Dataset entries
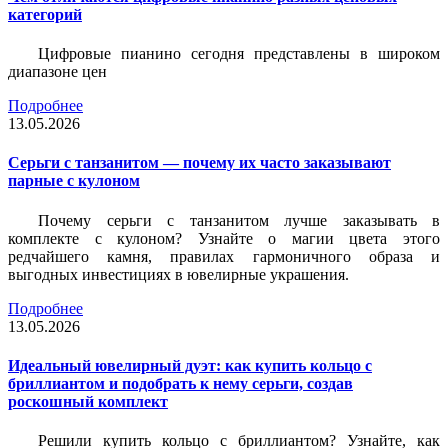
категорий
Цифровые пианино сегодня представлены в широком
диапазоне цен
Подробнее
13.05.2026
Серьги с танзанитом — почему их часто заказывают
парные с кулоном
Почему серьги с танзанитом лучше заказывать в
комплекте с кулоном? Узнайте о магии цвета этого
редчайшего камня, правилах гармоничного образа и
выгодных инвестициях в ювелирные украшения.
Подробнее
13.05.2026
Идеальный ювелирный дуэт: как купить кольцо с
бриллиантом и подобрать к нему серьги, создав
роскошный комплект
Решили купить кольцо с бриллиантом? Узнайте, как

**Your task:** What you output should match the records line for line, minus the pictures.

**Response to the exercise:**
категорий
Цифровые пианино сегодня представлены в широком
диапазоне цен
Подробнее
13.05.2026
Серьги с танзанитом — почему их часто заказывают
парные с кулоном
Почему серьги с танзанитом лучше заказывать в
комплекте с кулоном? Узнайте о магии цвета этого
редчайшего камня, правилах гармоничного образа и
выгодных инвестициях в ювелирные украшения.
Подробнее
13.05.2026
Идеальный ювелирный дуэт: как купить кольцо с
бриллиантом и подобрать к нему серьги, создав
роскошный комплект
Решили купить кольцо с бриллиантом? Узнайте, как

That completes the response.